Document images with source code
======
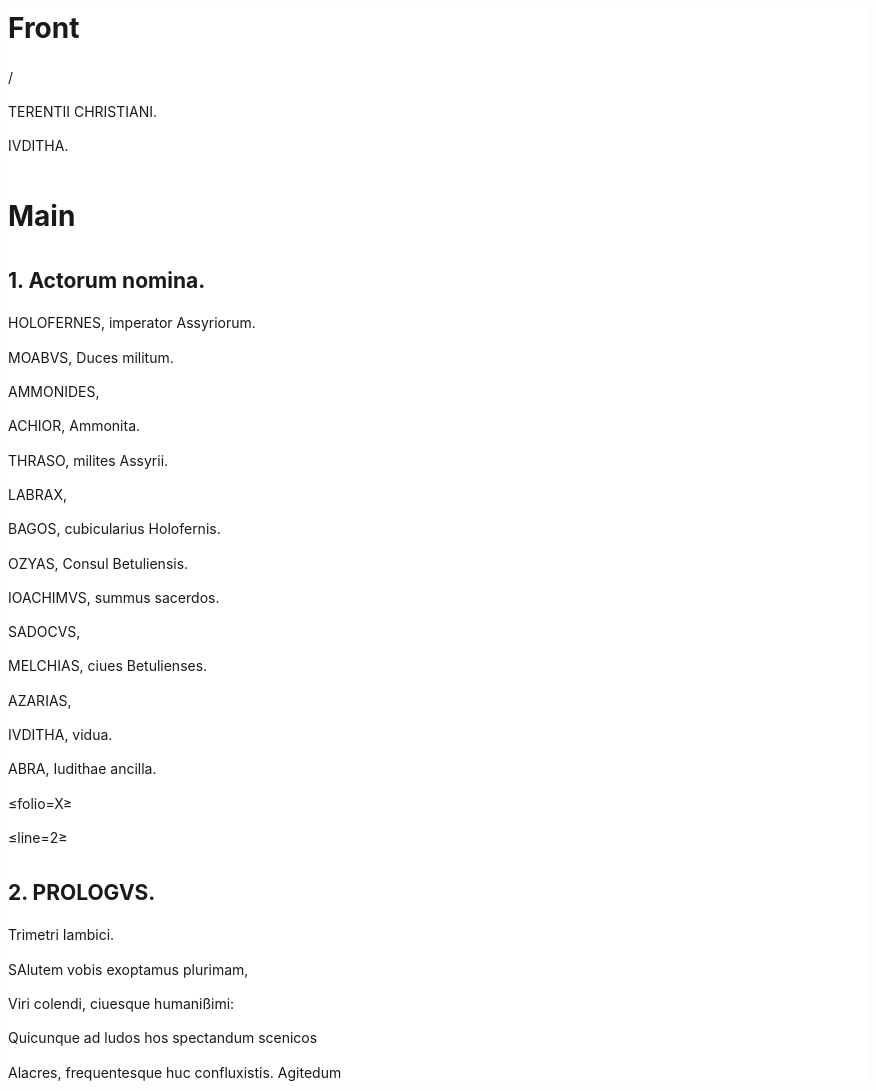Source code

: # Front

/

TERENTII CHRISTIANI.

IVDITHA.



# Main



## 1. Actorum nomina.

HOLOFERNES, imperator Assyriorum.

MOABVS, Duces militum.

AMMONIDES,

ACHIOR, Ammonita.

THRASO, milites Assyrii.

LABRAX,

BAGOS, cubicularius Holofernis.

OZYAS, Consul Betuliensis.

IOACHIMVS, summus sacerdos.

SADOCVS,

MELCHIAS, ciues Betulienses.

AZARIAS,

IVDITHA, vidua.

ABRA, Iudithae ancilla.

≤folio=X≥

≤line=2≥

## 2. PROLOGVS.

Trimetri Iambici.

SAlutem vobis exoptamus plurimam,

Viri colendi, ciuesque humanißimi:

Quicunque ad ludos hos spectandum scenicos

Alacres, frequentesque huc confluxistis. Agitedum
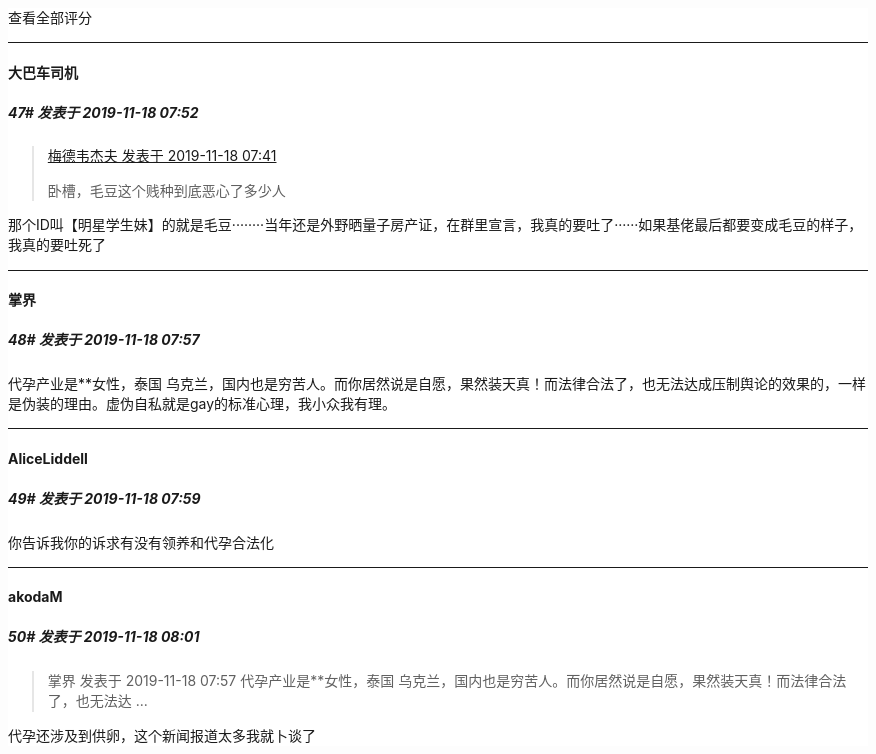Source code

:

查看全部评分






*****

####  大巴车司机  
##### 47#       发表于 2019-11-18 07:52



<blockquote><a href="httphttps://bbs.saraba1st.com/2b/forum.php?mod=redirect&amp;goto=findpost&amp;pid=45543180&amp;ptid=1866322" target="_blank">梅德韦杰夫 发表于 2019-11-18 07:41</a>

卧槽，毛豆这个贱种到底恶心了多少人</blockquote>
那个ID叫【明星学生妹】的就是毛豆········当年还是外野晒量子房产证，在群里宣言，我真的要吐了······如果基佬最后都要变成毛豆的样子，我真的要吐死了







*****

####  掌界  
##### 48#       发表于 2019-11-18 07:57




代孕产业是**女性，泰国 乌克兰，国内也是穷苦人。而你居然说是自愿，果然装天真！而法律合法了，也无法达成压制舆论的效果的，一样是伪装的理由。虚伪自私就是gay的标准心理，我小众我有理。







*****

####  AliceLiddell  
##### 49#       发表于 2019-11-18 07:59




你告诉我你的诉求有没有领养和代孕合法化







*****

####  akodaM  
##### 50#       发表于 2019-11-18 08:01



<blockquote>掌界 发表于 2019-11-18 07:57
代孕产业是**女性，泰国 乌克兰，国内也是穷苦人。而你居然说是自愿，果然装天真！而法律合法了，也无法达 ...</blockquote>
代孕还涉及到供卵，这个新闻报道太多我就卜谈了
======
Required action: Exactly as written, repeat the lines from the beginning of the entries up to and including the line with "OZYAS, Consul Betuliensis.", but not the pictures.

Problem solution:
Source code

: # Front

/

TERENTII CHRISTIANI.

IVDITHA.



# Main



## 1. Actorum nomina.

HOLOFERNES, imperator Assyriorum.

MOABVS, Duces militum.

AMMONIDES,

ACHIOR, Ammonita.

THRASO, milites Assyrii.

LABRAX,

BAGOS, cubicularius Holofernis.

OZYAS, Consul Betuliensis.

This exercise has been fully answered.